> [WRITTEN PROBLEM]: Quote word for word the lines of the items between the line holding "order: Polypodiales" and the line holding "country: Peru", inclusive.

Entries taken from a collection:

* Begin *

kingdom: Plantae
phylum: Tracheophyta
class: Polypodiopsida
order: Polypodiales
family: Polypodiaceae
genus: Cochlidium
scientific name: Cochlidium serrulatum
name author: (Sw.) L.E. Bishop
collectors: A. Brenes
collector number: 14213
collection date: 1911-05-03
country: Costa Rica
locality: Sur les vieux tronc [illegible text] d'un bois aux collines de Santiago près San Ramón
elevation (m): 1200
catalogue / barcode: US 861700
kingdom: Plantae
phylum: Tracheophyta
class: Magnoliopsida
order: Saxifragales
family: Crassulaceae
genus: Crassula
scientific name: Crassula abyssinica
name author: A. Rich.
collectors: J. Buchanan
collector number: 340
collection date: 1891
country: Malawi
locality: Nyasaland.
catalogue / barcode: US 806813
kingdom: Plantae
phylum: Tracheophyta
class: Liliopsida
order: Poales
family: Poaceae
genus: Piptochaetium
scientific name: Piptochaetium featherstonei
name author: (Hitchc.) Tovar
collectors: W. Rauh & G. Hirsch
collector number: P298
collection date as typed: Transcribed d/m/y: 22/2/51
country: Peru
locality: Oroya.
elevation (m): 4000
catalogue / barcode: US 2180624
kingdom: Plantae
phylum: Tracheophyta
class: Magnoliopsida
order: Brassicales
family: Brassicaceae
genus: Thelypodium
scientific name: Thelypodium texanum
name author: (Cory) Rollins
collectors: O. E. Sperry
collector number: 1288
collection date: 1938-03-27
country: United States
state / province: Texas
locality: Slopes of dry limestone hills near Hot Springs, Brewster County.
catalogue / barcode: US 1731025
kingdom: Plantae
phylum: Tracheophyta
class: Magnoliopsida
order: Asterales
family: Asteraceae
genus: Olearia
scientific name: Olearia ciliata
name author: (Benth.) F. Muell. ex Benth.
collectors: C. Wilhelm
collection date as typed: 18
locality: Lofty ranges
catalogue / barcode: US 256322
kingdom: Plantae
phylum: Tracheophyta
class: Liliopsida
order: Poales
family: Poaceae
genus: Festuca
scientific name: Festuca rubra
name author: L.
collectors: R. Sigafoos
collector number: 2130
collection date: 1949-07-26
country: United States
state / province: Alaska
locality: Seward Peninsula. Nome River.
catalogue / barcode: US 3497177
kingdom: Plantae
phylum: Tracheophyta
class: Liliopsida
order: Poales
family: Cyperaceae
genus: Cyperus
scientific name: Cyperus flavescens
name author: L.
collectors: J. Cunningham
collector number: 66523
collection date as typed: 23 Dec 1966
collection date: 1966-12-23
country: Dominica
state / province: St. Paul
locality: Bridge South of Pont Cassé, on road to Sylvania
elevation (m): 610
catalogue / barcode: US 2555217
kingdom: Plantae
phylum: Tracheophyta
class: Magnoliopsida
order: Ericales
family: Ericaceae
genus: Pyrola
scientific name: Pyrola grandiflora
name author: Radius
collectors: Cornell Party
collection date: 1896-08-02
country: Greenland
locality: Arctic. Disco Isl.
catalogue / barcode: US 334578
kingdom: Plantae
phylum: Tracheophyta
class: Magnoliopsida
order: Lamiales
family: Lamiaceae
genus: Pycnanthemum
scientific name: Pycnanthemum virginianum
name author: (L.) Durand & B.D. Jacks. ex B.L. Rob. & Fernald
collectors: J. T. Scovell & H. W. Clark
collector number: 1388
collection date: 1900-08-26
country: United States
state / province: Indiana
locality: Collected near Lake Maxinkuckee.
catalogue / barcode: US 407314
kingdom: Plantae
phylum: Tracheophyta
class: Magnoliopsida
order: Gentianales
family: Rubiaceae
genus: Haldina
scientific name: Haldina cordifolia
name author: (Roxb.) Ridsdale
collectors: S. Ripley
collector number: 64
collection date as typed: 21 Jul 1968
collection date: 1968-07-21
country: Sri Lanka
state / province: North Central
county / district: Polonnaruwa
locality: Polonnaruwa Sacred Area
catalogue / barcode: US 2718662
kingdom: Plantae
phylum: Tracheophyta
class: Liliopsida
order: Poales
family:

* End *

> [THE RESPONSE]:
order: Polypodiales
family: Polypodiaceae
genus: Cochlidium
scientific name: Cochlidium serrulatum
name author: (Sw.) L.E. Bishop
collectors: A. Brenes
collector number: 14213
collection date: 1911-05-03
country: Costa Rica
locality: Sur les vieux tronc [illegible text] d'un bois aux collines de Santiago près San Ramón
elevation (m): 1200
catalogue / barcode: US 861700
kingdom: Plantae
phylum: Tracheophyta
class: Magnoliopsida
order: Saxifragales
family: Crassulaceae
genus: Crassula
scientific name: Crassula abyssinica
name author: A. Rich.
collectors: J. Buchanan
collector number: 340
collection date: 1891
country: Malawi
locality: Nyasaland.
catalogue / barcode: US 806813
kingdom: Plantae
phylum: Tracheophyta
class: Liliopsida
order: Poales
family: Poaceae
genus: Piptochaetium
scientific name: Piptochaetium featherstonei
name author: (Hitchc.) Tovar
collectors: W. Rauh & G. Hirsch
collector number: P298
collection date as typed: Transcribed d/m/y: 22/2/51
country: Peru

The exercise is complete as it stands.